*YOUR TASK:* The data that follows is to be copied exactly, with each image removed.

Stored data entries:
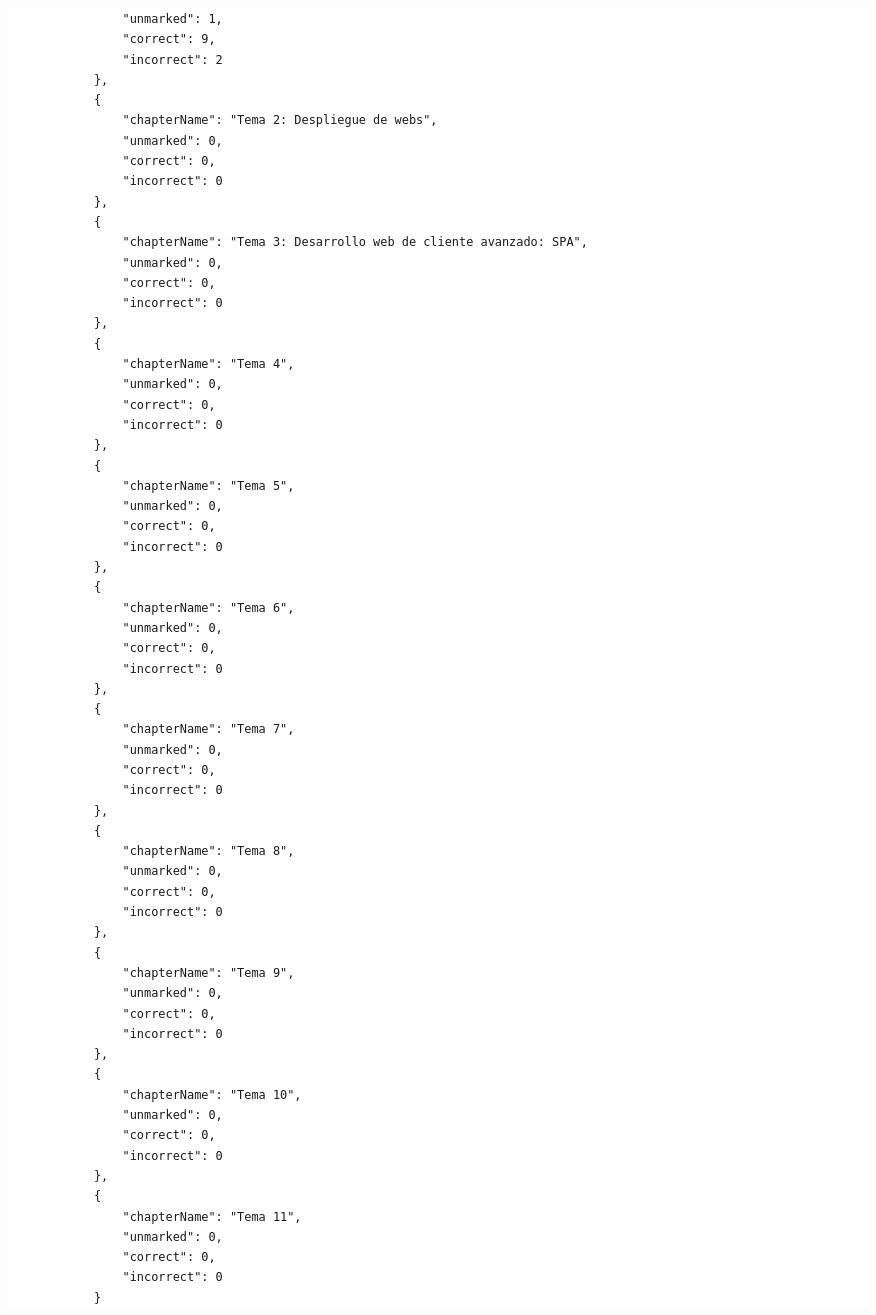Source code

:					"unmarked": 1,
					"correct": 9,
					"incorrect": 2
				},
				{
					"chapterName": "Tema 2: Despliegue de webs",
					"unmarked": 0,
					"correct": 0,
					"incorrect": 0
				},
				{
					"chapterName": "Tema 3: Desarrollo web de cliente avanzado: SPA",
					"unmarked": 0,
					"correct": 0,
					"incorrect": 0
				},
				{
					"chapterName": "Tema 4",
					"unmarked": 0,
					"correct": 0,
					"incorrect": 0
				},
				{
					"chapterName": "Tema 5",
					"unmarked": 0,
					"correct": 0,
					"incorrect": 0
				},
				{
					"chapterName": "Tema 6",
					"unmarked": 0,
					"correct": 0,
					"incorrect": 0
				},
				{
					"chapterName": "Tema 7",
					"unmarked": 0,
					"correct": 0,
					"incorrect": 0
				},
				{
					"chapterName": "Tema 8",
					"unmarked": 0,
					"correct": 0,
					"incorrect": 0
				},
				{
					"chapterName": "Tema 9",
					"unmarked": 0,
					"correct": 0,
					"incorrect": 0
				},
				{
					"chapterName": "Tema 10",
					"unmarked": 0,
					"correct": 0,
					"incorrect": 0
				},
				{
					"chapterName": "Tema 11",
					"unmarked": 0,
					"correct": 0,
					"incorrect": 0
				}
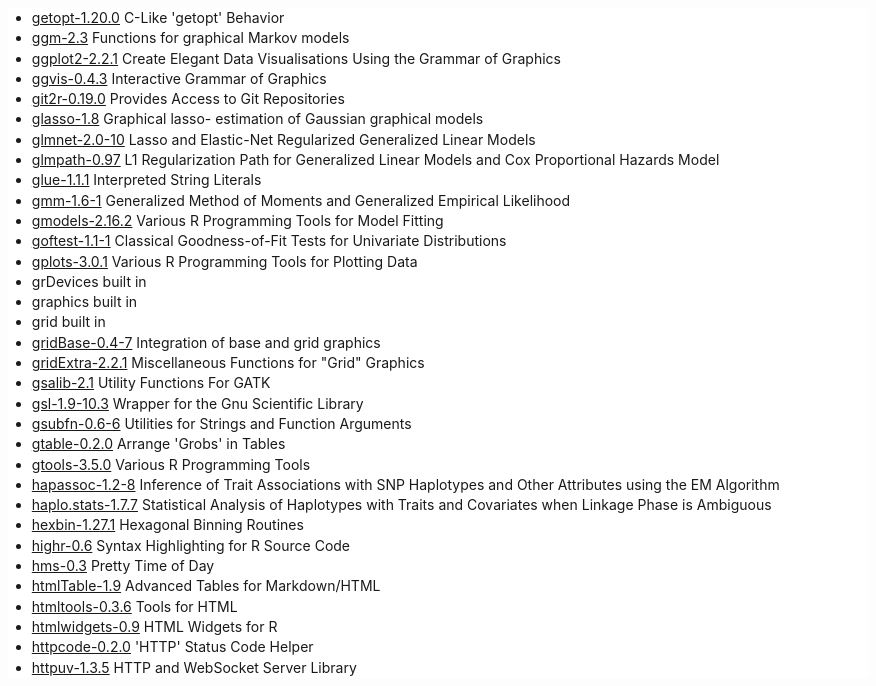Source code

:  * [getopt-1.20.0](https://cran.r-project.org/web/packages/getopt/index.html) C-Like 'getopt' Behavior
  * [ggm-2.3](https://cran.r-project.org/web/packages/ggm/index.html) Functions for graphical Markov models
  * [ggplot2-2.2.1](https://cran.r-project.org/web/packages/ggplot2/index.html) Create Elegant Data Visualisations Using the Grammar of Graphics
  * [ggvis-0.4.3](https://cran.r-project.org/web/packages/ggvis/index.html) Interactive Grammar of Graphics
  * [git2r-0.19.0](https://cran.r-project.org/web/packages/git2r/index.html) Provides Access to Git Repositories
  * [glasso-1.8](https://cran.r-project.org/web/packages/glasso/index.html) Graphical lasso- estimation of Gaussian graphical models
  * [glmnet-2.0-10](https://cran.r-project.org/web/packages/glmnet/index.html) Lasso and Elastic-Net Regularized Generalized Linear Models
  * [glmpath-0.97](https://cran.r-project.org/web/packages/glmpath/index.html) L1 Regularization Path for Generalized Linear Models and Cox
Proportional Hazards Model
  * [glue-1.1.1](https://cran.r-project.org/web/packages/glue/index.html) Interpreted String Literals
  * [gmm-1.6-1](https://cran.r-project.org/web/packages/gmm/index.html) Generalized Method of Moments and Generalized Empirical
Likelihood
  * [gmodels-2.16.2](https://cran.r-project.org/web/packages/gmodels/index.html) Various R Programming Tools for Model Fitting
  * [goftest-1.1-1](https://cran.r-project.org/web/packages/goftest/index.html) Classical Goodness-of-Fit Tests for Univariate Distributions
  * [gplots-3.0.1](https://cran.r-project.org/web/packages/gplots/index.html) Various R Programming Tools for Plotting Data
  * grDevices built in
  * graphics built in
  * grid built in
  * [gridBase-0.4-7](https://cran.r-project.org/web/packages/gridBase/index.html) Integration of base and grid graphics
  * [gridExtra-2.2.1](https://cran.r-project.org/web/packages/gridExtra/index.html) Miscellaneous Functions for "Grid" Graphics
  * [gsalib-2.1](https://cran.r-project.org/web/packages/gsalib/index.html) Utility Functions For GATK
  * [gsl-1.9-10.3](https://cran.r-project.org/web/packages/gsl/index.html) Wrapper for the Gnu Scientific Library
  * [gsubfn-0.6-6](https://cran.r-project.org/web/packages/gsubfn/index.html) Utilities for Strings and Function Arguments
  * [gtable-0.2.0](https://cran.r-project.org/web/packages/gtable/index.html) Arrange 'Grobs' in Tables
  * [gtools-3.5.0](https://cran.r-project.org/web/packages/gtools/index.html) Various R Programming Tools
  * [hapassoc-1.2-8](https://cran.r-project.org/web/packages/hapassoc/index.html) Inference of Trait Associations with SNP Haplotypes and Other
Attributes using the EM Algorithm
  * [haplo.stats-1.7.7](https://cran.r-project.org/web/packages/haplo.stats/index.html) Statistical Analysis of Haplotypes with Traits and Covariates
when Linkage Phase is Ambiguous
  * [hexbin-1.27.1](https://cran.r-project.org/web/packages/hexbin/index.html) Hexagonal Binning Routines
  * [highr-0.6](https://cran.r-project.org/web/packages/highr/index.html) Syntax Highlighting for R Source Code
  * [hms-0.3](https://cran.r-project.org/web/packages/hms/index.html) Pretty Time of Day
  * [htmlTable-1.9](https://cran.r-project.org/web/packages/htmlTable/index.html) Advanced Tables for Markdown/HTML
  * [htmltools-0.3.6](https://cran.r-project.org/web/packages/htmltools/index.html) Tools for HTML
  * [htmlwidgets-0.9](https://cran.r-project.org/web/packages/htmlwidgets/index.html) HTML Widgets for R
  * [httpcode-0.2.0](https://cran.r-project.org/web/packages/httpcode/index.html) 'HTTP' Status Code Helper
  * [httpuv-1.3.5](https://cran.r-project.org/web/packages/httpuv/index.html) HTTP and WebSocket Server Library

*THE ANSWER:*
Source code

:					"unmarked": 1,
					"correct": 9,
					"incorrect": 2
				},
				{
					"chapterName": "Tema 2: Despliegue de webs",
					"unmarked": 0,
					"correct": 0,
					"incorrect": 0
				},
				{
					"chapterName": "Tema 3: Desarrollo web de cliente avanzado: SPA",
					"unmarked": 0,
					"correct": 0,
					"incorrect": 0
				},
				{
					"chapterName": "Tema 4",
					"unmarked": 0,
					"correct": 0,
					"incorrect": 0
				},
				{
					"chapterName": "Tema 5",
					"unmarked": 0,
					"correct": 0,
					"incorrect": 0
				},
				{
					"chapterName": "Tema 6",
					"unmarked": 0,
					"correct": 0,
					"incorrect": 0
				},
				{
					"chapterName": "Tema 7",
					"unmarked": 0,
					"correct": 0,
					"incorrect": 0
				},
				{
					"chapterName": "Tema 8",
					"unmarked": 0,
					"correct": 0,
					"incorrect": 0
				},
				{
					"chapterName": "Tema 9",
					"unmarked": 0,
					"correct": 0,
					"incorrect": 0
				},
				{
					"chapterName": "Tema 10",
					"unmarked": 0,
					"correct": 0,
					"incorrect": 0
				},
				{
					"chapterName": "Tema 11",
					"unmarked": 0,
					"correct": 0,
					"incorrect": 0
				}
Source code

:  * [getopt-1.20.0](https://cran.r-project.org/web/packages/getopt/index.html) C-Like 'getopt' Behavior
  * [ggm-2.3](https://cran.r-project.org/web/packages/ggm/index.html) Functions for graphical Markov models
  * [ggplot2-2.2.1](https://cran.r-project.org/web/packages/ggplot2/index.html) Create Elegant Data Visualisations Using the Grammar of Graphics
  * [ggvis-0.4.3](https://cran.r-project.org/web/packages/ggvis/index.html) Interactive Grammar of Graphics
  * [git2r-0.19.0](https://cran.r-project.org/web/packages/git2r/index.html) Provides Access to Git Repositories
  * [glasso-1.8](https://cran.r-project.org/web/packages/glasso/index.html) Graphical lasso- estimation of Gaussian graphical models
  * [glmnet-2.0-10](https://cran.r-project.org/web/packages/glmnet/index.html) Lasso and Elastic-Net Regularized Generalized Linear Models
  * [glmpath-0.97](https://cran.r-project.org/web/packages/glmpath/index.html) L1 Regularization Path for Generalized Linear Models and Cox
Proportional Hazards Model
  * [glue-1.1.1](https://cran.r-project.org/web/packages/glue/index.html) Interpreted String Literals
  * [gmm-1.6-1](https://cran.r-project.org/web/packages/gmm/index.html) Generalized Method of Moments and Generalized Empirical
Likelihood
  * [gmodels-2.16.2](https://cran.r-project.org/web/packages/gmodels/index.html) Various R Programming Tools for Model Fitting
  * [goftest-1.1-1](https://cran.r-project.org/web/packages/goftest/index.html) Classical Goodness-of-Fit Tests for Univariate Distributions
  * [gplots-3.0.1](https://cran.r-project.org/web/packages/gplots/index.html) Various R Programming Tools for Plotting Data
  * grDevices built in
  * graphics built in
  * grid built in
  * [gridBase-0.4-7](https://cran.r-project.org/web/packages/gridBase/index.html) Integration of base and grid graphics
  * [gridExtra-2.2.1](https://cran.r-project.org/web/packages/gridExtra/index.html) Miscellaneous Functions for "Grid" Graphics
  * [gsalib-2.1](https://cran.r-project.org/web/packages/gsalib/index.html) Utility Functions For GATK
  * [gsl-1.9-10.3](https://cran.r-project.org/web/packages/gsl/index.html) Wrapper for the Gnu Scientific Library
  * [gsubfn-0.6-6](https://cran.r-project.org/web/packages/gsubfn/index.html) Utilities for Strings and Function Arguments
  * [gtable-0.2.0](https://cran.r-project.org/web/packages/gtable/index.html) Arrange 'Grobs' in Tables
  * [gtools-3.5.0](https://cran.r-project.org/web/packages/gtools/index.html) Various R Programming Tools
  * [hapassoc-1.2-8](https://cran.r-project.org/web/packages/hapassoc/index.html) Inference of Trait Associations with SNP Haplotypes and Other
Attributes using the EM Algorithm
  * [haplo.stats-1.7.7](https://cran.r-project.org/web/packages/haplo.stats/index.html) Statistical Analysis of Haplotypes with Traits and Covariates
when Linkage Phase is Ambiguous
  * [hexbin-1.27.1](https://cran.r-project.org/web/packages/hexbin/index.html) Hexagonal Binning Routines
  * [highr-0.6](https://cran.r-project.org/web/packages/highr/index.html) Syntax Highlighting for R Source Code
  * [hms-0.3](https://cran.r-project.org/web/packages/hms/index.html) Pretty Time of Day
  * [htmlTable-1.9](https://cran.r-project.org/web/packages/htmlTable/index.html) Advanced Tables for Markdown/HTML
  * [htmltools-0.3.6](https://cran.r-project.org/web/packages/htmltools/index.html) Tools for HTML
  * [htmlwidgets-0.9](https://cran.r-project.org/web/packages/htmlwidgets/index.html) HTML Widgets for R
  * [httpcode-0.2.0](https://cran.r-project.org/web/packages/httpcode/index.html) 'HTTP' Status Code Helper
  * [httpuv-1.3.5](https://cran.r-project.org/web/packages/httpuv/index.html) HTTP and WebSocket Server Library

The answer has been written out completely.